Text shown:

Welcome to DiffBot Documentation
This project guides you on how to build an autonomous two wheel differential drive robot.
The robot can operate on a Raspberry Pi 4 B or NVIDIA Jetson Nano Developer Kit
running ROS Noetic or ROS Melodic middleware on Ubuntu Mate 20.04 and Ubuntu 18.04, respectively.
With a motor driver that actuates two brushed motors the robot can drive autonomously to a desired location while sensing its environment using sensors,
such as a laser scanner to avoid obstacles and a camera to detect objects. Odometry wheel encoders (also refered to as speed sensors)
combined with an inertial measurement unit (IMU) are used together with the laser scanner for localization in a previously stored map.
Unseen enviornments can be mapped with the laser scanner, making use of open source SLAM algorithms such as
The following video gives an overview of the robot's components:
The project is split into multiple parts, to adress the following main aspects of the robot.
- Bill of Materials (BOM) and the theory behind the parts.
- Theory of (mobile) robots.
- Assembly of the robot platform and the components.
- Setup of ROS (Noetic or Melodic) on either Raspberry Pi 4 B or Jetson Nano, which are both Single Board Computers (SBC) and are the brain of the robot.
- Modeling the Robot in Blender and URDF to simulate it in Gazebo.
- ROS packages and nodes:
- Hardware drivers to interact with the hardware components
- High level nodes for perception, navigation, localization and control.
Use the menu to learn more about the ROS packages and other components of the robot.
The source code for this project can be found in the ros-mobile-robots/diffbot GitHub repository.
You can find Remo robot (Research Education Modular/Mobile Open robot), a 3D printable and modular robot description package available at ros-mobile-robots/remo_description. The stl files are freely availabe from the repository and stored inside the git lfs (Git large file system) on GitHub. The bandwith limit for open source projects on GitHub is 1.0 GB per month, which is why you might not be able to clone/pull the files because the quota is already exhausted this month. To support this work and in case you need the files immediately, you can access them through the following link:
Best Practices and REP
The project tries to follow the ROS best practices as good as possible. This includes examples and patterns on producing and contributing high quality code, as well as on testing, and other quality oriented practices, like continuous integration. You can read more about it on the ROS Quality wiki. This includes also following the advices given in the ROS Enhancement Proposals (REPs). Throughout the documentation links to corresponding REPs are given.

Given records:
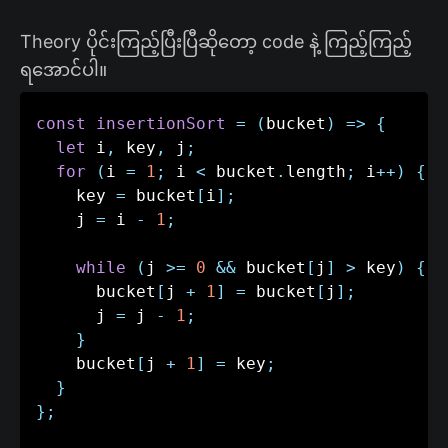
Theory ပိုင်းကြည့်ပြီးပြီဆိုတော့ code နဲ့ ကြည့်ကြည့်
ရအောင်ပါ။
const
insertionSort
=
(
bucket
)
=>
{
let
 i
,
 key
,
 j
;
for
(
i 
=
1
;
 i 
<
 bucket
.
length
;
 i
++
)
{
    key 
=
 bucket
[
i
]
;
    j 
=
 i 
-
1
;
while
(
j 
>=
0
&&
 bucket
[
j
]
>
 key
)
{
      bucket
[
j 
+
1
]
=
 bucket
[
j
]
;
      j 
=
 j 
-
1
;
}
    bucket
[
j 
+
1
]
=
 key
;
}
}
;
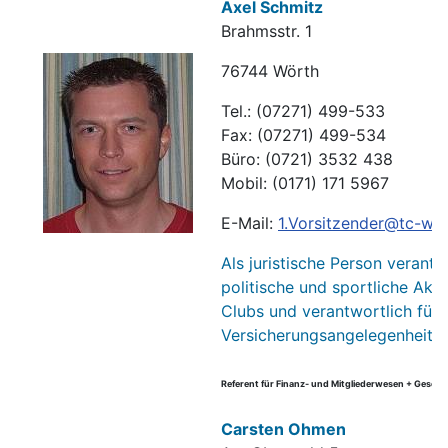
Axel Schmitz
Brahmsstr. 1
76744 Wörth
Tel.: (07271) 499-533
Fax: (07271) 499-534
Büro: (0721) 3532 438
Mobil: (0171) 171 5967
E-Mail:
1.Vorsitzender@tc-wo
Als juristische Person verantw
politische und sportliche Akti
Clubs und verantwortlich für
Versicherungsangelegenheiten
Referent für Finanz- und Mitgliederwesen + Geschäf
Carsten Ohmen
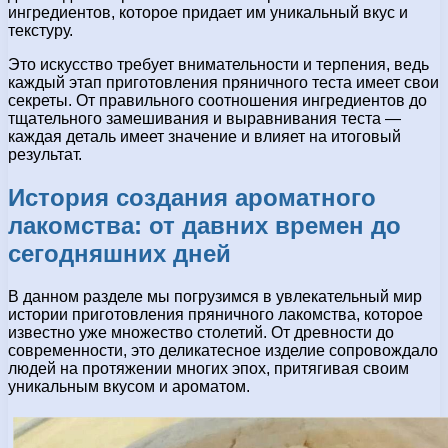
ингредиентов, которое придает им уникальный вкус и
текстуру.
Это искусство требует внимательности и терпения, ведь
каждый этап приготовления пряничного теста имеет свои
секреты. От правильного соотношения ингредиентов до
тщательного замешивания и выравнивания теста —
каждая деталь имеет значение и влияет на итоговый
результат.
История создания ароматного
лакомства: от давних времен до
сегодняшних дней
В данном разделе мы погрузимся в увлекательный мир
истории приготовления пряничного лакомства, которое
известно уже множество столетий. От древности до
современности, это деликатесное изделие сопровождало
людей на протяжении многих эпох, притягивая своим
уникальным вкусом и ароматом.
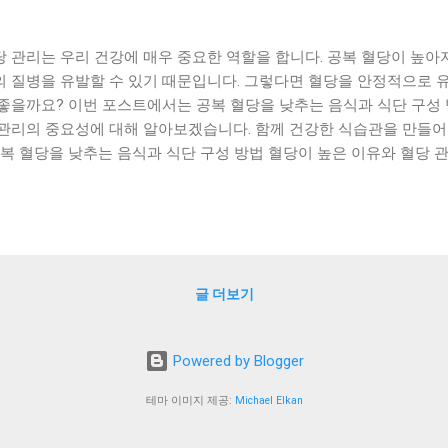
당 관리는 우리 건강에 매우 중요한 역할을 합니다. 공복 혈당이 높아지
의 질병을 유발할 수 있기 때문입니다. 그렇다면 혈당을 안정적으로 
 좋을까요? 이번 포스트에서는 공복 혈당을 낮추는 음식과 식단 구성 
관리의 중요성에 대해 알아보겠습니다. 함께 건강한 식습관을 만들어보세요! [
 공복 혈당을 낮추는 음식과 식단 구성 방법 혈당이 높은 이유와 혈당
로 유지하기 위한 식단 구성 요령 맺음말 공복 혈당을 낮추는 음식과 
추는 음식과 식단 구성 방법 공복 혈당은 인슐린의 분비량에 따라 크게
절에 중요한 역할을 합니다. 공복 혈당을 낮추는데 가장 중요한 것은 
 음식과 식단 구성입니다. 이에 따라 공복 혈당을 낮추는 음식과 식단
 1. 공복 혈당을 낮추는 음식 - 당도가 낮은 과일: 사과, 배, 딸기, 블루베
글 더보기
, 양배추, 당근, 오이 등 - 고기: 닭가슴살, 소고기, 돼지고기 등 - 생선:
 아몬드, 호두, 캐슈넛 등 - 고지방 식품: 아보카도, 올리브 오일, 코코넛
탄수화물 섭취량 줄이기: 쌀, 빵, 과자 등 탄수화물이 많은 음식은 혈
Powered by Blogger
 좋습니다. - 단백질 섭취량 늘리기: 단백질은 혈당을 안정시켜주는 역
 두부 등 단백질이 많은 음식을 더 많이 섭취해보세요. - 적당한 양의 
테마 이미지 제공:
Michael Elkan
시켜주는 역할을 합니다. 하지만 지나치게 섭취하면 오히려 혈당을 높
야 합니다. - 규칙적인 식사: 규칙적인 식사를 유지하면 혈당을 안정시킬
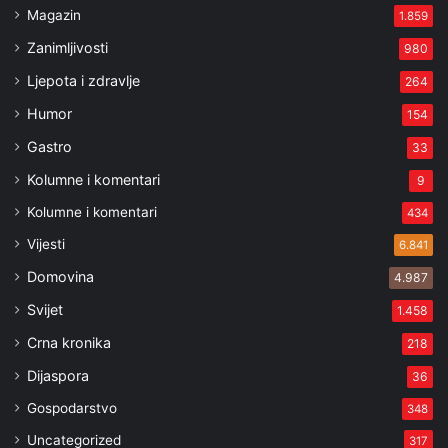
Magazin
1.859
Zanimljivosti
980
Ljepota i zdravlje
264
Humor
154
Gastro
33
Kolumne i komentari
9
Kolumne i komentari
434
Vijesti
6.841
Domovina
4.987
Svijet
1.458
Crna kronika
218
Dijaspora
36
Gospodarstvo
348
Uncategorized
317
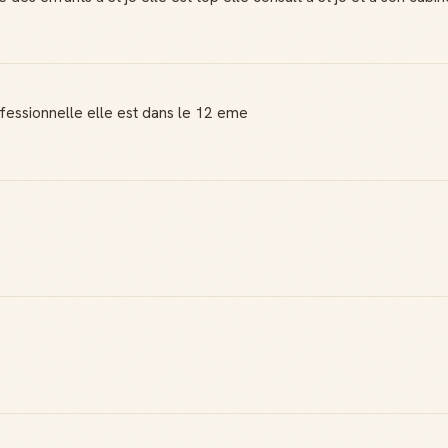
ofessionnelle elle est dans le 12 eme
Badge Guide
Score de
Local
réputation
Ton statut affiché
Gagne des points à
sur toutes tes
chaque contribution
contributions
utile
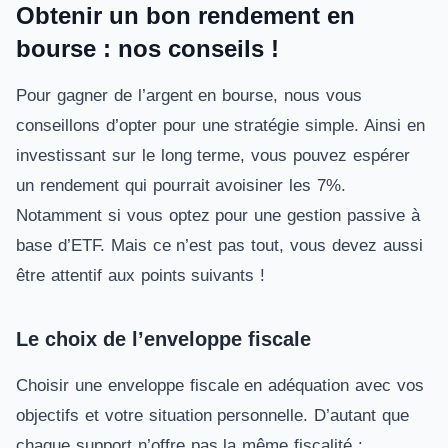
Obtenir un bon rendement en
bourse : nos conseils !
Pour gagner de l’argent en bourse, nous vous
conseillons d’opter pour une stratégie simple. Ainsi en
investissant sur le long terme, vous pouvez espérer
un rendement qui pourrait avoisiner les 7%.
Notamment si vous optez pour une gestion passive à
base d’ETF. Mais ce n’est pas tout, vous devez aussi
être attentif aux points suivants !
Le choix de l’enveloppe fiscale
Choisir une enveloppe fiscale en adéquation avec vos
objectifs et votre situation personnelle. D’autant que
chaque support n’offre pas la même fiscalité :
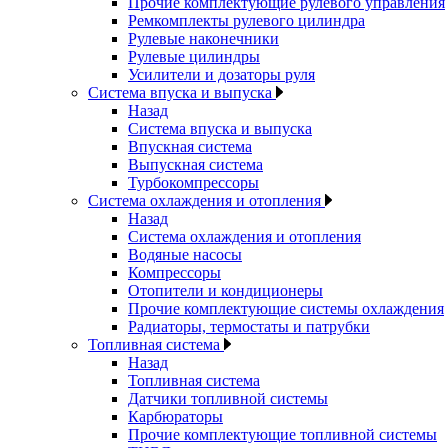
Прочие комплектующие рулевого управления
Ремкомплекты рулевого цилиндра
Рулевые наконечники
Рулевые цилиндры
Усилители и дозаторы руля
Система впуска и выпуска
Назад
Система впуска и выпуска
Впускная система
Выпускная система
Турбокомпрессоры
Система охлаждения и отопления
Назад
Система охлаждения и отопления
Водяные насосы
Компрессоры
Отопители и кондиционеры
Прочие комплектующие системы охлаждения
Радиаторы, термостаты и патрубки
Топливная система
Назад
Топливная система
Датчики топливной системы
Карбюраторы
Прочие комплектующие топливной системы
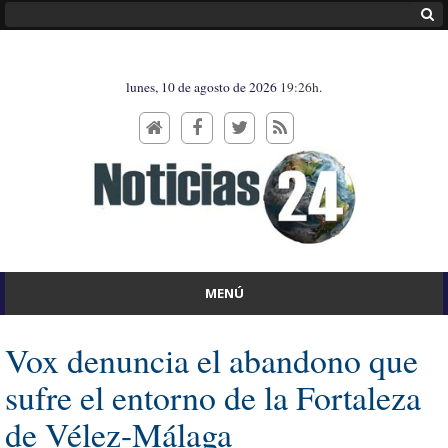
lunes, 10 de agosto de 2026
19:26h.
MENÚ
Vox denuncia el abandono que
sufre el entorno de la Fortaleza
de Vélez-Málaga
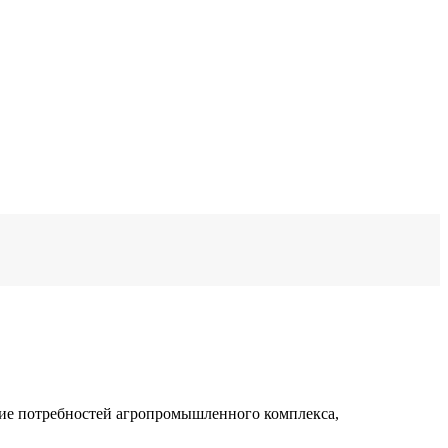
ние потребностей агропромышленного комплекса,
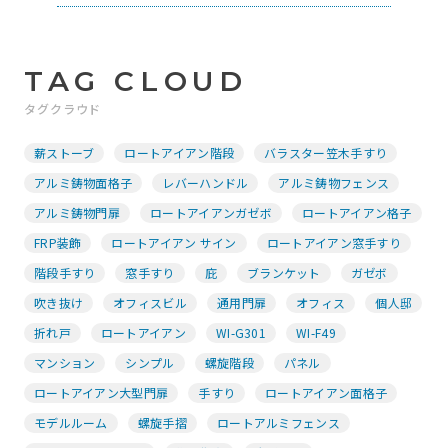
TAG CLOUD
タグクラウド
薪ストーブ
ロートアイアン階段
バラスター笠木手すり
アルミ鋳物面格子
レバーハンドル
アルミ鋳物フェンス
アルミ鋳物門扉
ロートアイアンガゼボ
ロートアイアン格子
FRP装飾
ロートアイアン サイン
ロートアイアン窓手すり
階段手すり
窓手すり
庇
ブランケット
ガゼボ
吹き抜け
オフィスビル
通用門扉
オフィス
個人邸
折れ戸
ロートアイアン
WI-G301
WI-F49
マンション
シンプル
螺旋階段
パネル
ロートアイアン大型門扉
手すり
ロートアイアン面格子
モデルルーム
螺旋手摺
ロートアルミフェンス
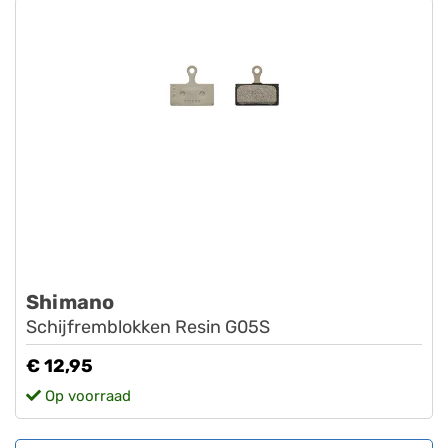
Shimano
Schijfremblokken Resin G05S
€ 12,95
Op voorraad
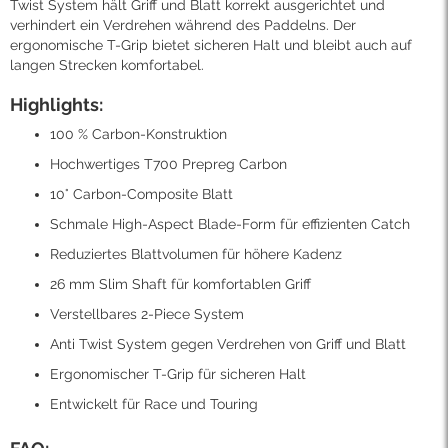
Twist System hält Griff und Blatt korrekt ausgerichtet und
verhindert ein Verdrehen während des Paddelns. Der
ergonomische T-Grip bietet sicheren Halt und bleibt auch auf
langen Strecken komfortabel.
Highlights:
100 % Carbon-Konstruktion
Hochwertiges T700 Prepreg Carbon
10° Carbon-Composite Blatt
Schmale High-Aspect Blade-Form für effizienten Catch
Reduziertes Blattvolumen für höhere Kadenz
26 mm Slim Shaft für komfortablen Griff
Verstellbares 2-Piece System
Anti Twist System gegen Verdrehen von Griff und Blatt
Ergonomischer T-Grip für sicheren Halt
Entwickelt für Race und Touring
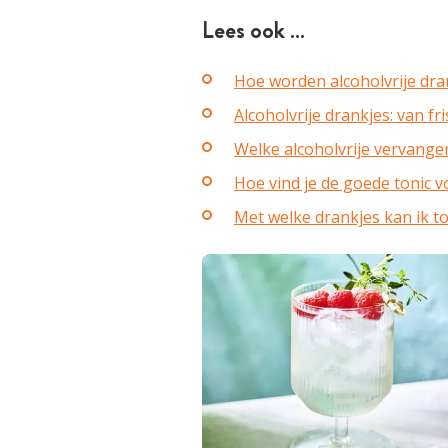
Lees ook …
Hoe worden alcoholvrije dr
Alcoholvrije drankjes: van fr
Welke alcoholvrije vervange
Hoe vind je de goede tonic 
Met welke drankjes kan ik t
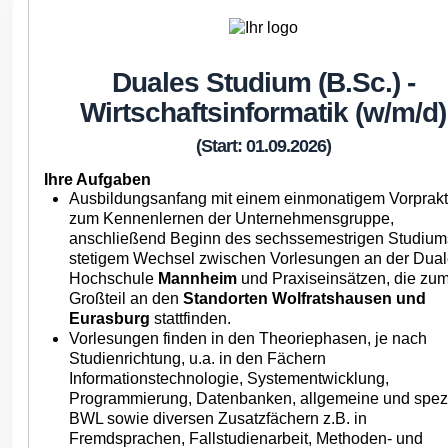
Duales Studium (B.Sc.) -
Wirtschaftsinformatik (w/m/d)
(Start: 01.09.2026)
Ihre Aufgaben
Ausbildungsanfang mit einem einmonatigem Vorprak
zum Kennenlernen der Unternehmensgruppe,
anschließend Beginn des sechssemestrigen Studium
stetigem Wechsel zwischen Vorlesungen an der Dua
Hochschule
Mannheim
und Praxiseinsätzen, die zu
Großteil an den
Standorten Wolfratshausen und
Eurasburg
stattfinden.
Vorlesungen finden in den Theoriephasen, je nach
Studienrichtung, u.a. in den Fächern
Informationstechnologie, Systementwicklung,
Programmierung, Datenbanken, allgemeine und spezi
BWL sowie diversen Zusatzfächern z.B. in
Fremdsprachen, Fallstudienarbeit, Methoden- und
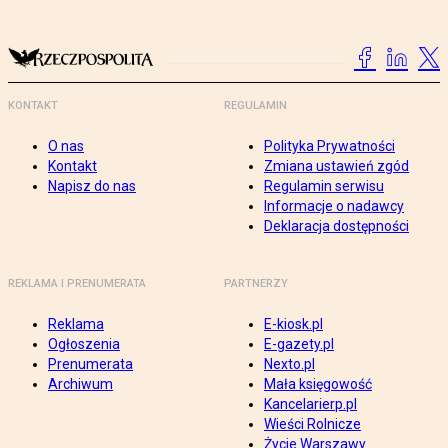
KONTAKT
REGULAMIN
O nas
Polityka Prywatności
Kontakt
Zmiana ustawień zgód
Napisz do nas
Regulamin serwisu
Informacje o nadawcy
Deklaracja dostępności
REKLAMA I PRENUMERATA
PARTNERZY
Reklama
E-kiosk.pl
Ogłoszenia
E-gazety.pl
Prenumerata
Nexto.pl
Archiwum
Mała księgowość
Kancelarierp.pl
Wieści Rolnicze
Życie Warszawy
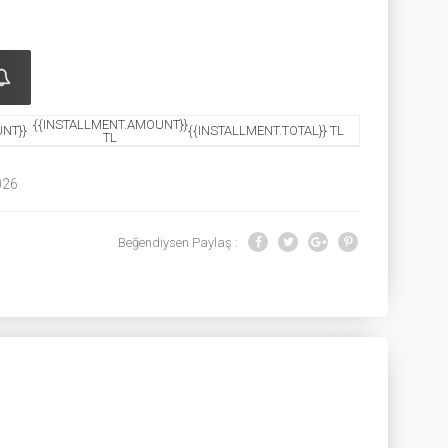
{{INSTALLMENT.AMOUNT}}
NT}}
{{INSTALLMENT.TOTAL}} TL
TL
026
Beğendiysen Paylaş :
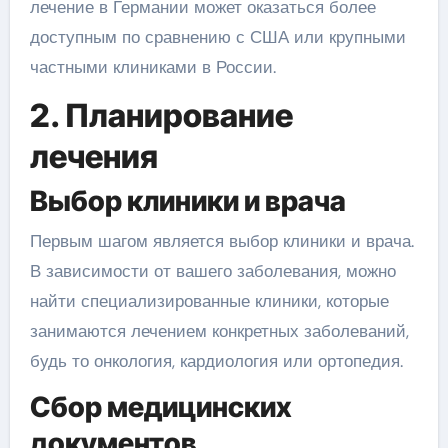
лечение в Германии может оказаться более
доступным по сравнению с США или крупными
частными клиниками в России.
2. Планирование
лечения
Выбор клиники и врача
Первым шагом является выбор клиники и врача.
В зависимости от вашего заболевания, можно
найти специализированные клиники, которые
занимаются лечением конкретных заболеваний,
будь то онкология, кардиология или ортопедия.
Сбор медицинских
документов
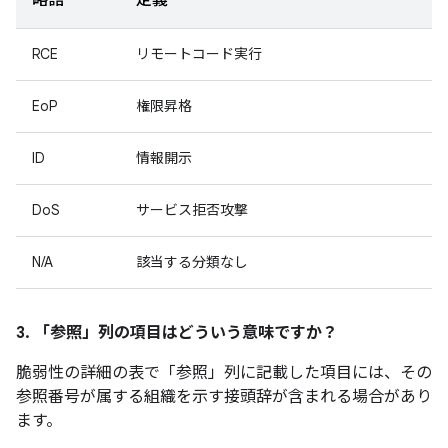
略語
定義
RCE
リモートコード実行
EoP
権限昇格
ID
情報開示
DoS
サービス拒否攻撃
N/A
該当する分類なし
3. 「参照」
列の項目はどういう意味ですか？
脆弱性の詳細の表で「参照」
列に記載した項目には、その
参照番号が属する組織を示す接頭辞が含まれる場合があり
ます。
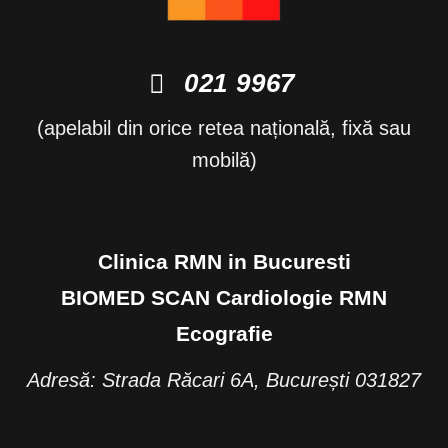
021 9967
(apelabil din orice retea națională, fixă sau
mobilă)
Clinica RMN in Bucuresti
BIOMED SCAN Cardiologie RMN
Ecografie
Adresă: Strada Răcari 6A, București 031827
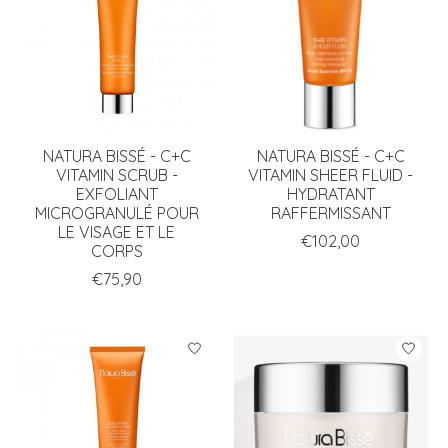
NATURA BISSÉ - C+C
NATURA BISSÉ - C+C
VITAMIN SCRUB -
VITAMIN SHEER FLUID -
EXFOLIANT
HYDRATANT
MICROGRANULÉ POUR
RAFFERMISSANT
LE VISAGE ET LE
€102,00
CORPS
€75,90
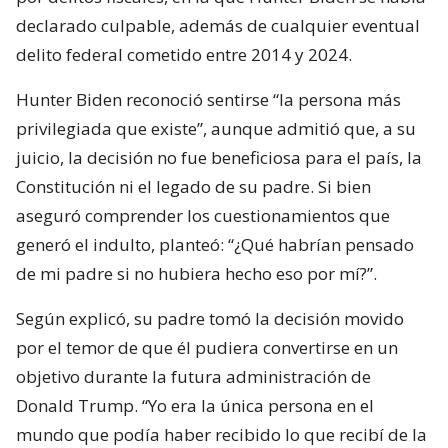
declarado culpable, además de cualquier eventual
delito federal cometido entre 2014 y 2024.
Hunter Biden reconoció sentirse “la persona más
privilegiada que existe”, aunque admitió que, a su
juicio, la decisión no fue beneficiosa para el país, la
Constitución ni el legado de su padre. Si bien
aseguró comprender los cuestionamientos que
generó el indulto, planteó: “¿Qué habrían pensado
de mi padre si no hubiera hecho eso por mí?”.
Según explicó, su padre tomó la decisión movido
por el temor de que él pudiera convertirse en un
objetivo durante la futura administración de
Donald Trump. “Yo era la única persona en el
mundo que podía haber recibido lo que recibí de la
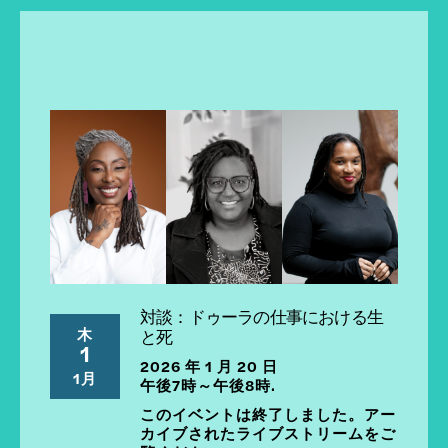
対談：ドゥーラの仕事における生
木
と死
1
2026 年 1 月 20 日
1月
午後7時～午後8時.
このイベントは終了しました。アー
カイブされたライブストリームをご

Things to do:
1/ According to the DiffBot documentation, what is GitHub's monthly bandwidth limit for open source projects?
2/ Extract every line of the rows that contains the string "ингредиентов". Case counts.
The DiffBot documentation and the rows have no connection to each other.

Answers for this exercise:
1/ 1.0 GB per month.

2/
ингредиентов, которое придает им уникальный вкус и
секреты. От правильного соотношения ингредиентов до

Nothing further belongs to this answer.